## Exercise instructions
1 > According to the post on teacher evaluation, why probably won't a teacher feel comfortable being creative or spontaneous during an observed lesson?
2 > Set down word for word the part of the post on teacher evaluation that opens with the words "These motivations seem" and closes with "or her lesson.".

## Reading passage
================================

Faculty Professional Development Quality teaching Teacher Evaluation

Hechinger Report | Memphis’ new teacher evaluation system adopted from controversial D.C. program

  • elaborate checklists that contain too many categories for responding to a teachers performance
  • 1 or 2 classroom observations
  • classroom observations by observers that are not adequately trained to carry out observations
  • hierarchical systems that alienate teachers from the process and are not rooted in professional growth
  • a premise of getting rid of “bad teachers”

These motivations seem to be the wrong ones.  Don’t get me wrong, I am in favor of moving bad or inadequate teachers out of the classroom.  However, I am not in favor of a “gotcha” evaluation system, one designed to hold teachers accountable for an unreasonably large number of categories on a checklist.  As indicated in Garland’s article, the observer has to see these checklist qualities within a 15-30 minute lesson.  This means the teacher probably won’t feel comfortable being creative or spontaneous with his or her lesson.

================================

## Saved data entries
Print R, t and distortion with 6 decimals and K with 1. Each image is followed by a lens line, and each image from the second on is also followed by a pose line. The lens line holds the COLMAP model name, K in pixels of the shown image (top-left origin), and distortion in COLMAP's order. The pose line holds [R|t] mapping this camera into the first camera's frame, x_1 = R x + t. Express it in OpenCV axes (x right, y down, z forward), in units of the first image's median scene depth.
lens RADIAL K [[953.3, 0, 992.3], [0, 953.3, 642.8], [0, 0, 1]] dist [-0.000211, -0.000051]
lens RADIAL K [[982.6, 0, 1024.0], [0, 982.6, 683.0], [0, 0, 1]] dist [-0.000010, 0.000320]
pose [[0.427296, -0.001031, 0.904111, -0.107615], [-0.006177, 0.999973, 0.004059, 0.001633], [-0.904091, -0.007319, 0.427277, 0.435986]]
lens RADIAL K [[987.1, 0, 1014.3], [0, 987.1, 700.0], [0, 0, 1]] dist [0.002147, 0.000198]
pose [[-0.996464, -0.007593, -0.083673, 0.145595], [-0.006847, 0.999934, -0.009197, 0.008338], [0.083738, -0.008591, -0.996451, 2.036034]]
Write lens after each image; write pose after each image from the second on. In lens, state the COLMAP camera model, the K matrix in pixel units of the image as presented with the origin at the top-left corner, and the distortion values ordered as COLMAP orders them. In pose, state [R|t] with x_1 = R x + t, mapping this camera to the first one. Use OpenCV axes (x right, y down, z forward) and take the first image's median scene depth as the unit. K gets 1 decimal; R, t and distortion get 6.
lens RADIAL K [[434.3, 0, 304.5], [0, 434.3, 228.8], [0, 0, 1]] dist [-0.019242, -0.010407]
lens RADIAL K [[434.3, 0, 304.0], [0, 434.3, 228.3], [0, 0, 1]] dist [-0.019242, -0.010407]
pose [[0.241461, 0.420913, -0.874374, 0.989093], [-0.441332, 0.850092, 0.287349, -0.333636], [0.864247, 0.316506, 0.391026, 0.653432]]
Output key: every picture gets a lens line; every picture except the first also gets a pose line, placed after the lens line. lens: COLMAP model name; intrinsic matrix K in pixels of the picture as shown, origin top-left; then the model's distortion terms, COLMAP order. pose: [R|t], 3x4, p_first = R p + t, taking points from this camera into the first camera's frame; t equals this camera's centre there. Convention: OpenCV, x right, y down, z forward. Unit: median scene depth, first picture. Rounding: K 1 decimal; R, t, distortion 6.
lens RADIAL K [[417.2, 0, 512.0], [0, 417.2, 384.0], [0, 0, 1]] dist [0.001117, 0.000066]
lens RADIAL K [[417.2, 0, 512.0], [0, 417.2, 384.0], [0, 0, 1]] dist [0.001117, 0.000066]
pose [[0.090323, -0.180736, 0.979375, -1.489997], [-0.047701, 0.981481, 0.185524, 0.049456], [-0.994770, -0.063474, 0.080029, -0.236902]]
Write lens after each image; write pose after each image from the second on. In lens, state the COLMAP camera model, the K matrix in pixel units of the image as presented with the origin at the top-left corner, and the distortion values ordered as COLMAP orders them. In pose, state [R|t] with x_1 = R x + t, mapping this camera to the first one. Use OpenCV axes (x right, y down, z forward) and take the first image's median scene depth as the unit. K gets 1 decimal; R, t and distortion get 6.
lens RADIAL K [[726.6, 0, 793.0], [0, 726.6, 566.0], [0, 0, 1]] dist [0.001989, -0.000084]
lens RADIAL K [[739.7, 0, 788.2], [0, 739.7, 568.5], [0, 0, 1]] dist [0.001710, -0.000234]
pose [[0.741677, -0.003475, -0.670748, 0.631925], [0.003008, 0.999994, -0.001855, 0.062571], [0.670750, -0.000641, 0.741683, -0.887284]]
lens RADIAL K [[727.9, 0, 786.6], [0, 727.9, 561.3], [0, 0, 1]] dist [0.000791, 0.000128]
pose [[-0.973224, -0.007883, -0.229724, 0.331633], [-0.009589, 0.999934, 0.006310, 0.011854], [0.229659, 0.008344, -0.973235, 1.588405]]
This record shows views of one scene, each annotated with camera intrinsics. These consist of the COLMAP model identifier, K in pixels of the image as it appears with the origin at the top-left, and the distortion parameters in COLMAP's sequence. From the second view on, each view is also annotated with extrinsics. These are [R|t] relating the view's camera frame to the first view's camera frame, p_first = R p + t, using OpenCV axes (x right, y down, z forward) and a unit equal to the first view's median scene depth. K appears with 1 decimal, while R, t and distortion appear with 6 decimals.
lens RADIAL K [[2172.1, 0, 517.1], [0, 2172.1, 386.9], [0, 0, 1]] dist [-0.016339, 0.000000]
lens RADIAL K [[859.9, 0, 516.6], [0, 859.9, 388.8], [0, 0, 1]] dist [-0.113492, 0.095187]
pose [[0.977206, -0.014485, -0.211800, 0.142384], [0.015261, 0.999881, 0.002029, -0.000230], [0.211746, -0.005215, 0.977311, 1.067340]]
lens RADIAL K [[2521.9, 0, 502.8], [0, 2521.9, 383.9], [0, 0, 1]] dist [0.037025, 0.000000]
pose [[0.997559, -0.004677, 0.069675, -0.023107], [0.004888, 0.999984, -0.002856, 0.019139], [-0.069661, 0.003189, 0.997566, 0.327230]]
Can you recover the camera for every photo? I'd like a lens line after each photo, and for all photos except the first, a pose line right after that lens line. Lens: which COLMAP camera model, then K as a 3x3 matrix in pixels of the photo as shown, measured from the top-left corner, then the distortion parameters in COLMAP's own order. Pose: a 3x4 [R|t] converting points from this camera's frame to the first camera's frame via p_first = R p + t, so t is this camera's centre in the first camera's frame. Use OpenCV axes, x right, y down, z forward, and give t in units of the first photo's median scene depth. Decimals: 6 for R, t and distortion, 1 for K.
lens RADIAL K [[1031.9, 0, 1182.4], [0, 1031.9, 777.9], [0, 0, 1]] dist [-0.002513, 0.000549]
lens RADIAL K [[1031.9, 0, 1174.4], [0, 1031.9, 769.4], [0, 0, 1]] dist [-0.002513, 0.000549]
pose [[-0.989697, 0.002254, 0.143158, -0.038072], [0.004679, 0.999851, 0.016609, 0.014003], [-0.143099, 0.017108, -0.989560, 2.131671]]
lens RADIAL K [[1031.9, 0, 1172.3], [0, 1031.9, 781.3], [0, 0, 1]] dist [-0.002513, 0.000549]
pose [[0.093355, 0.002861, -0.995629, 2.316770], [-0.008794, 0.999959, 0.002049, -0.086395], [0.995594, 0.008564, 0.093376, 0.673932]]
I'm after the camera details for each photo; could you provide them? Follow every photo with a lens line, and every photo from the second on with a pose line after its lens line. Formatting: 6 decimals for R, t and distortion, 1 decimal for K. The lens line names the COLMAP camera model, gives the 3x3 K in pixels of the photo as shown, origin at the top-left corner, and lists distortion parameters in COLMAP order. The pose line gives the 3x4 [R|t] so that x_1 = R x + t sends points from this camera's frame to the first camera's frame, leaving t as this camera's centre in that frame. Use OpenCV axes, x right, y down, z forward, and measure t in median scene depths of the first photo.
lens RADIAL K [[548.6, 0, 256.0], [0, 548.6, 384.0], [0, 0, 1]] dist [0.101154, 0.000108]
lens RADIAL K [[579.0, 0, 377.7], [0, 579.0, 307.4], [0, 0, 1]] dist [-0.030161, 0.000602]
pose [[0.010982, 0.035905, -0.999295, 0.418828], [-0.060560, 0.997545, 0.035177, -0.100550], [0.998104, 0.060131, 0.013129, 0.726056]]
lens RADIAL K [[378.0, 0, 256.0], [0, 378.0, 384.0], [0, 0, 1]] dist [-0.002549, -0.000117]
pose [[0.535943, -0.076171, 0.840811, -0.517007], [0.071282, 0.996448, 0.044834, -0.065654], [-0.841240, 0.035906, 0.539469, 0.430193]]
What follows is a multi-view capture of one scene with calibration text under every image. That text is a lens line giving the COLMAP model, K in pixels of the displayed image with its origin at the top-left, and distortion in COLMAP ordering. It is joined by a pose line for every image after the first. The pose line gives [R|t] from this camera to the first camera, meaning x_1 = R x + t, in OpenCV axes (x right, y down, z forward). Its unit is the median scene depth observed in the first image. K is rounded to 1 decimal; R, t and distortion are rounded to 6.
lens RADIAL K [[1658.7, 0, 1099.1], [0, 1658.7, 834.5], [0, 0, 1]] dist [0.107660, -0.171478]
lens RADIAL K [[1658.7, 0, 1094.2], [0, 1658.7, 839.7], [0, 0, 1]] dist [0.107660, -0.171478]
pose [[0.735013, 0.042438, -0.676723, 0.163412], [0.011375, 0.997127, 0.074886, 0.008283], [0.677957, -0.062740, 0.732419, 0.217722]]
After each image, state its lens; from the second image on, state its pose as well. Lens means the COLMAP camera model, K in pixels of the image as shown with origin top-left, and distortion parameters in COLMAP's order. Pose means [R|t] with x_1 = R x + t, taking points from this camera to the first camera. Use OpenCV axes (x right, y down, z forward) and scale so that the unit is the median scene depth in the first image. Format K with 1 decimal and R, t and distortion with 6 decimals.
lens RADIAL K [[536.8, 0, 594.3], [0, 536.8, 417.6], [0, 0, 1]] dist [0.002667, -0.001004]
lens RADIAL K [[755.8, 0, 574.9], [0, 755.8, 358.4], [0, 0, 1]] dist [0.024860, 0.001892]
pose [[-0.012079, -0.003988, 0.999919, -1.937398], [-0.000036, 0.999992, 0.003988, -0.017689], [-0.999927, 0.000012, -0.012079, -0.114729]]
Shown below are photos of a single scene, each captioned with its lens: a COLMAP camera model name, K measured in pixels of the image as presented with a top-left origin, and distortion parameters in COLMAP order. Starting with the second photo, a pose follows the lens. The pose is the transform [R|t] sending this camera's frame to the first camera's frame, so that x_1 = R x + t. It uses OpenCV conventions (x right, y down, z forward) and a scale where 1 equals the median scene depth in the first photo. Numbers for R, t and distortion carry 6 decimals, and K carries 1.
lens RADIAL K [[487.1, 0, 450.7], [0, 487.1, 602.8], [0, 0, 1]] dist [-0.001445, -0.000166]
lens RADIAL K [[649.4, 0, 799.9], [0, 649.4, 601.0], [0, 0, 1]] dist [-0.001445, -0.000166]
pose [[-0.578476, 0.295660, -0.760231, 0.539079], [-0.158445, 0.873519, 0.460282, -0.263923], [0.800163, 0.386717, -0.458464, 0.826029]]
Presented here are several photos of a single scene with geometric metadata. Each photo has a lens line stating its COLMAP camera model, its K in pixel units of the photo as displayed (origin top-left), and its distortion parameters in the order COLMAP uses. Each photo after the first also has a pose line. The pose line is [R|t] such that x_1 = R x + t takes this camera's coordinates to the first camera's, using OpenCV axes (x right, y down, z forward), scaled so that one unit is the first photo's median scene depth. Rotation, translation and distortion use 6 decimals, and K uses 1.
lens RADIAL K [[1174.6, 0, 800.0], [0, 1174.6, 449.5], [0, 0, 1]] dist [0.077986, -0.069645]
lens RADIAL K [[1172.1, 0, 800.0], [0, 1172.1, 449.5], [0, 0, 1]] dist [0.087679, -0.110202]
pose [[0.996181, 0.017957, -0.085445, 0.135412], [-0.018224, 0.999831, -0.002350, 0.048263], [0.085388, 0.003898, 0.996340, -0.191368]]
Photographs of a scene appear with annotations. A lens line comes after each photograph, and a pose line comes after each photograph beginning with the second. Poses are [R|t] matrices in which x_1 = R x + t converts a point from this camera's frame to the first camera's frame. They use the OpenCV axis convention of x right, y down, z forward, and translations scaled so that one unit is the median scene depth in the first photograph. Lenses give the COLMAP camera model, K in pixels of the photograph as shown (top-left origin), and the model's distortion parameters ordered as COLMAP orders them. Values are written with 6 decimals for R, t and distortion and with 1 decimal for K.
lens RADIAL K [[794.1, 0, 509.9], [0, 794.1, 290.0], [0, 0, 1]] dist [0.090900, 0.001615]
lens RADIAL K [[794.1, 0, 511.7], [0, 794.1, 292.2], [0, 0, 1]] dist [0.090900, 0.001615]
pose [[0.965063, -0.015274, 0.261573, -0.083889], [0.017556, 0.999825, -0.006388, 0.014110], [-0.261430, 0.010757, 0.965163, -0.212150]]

================================

## Your responses
1 > The observer has to see all the checklist qualities within a 15-30 minute lesson. Because of this, the teacher probably won't feel comfortable being creative or spontaneous with the lesson.

2 >
These motivations seem to be the wrong ones.  Don’t get me wrong, I am in favor of moving bad or inadequate teachers out of the classroom.  However, I am not in favor of a “gotcha” evaluation system, one designed to hold teachers accountable for an unreasonably large number of categories on a checklist.  As indicated in Garland’s article, the observer has to see these checklist qualities within a 15-30 minute lesson.  This means the teacher probably won’t feel comfortable being creative or spontaneous with his or her lesson.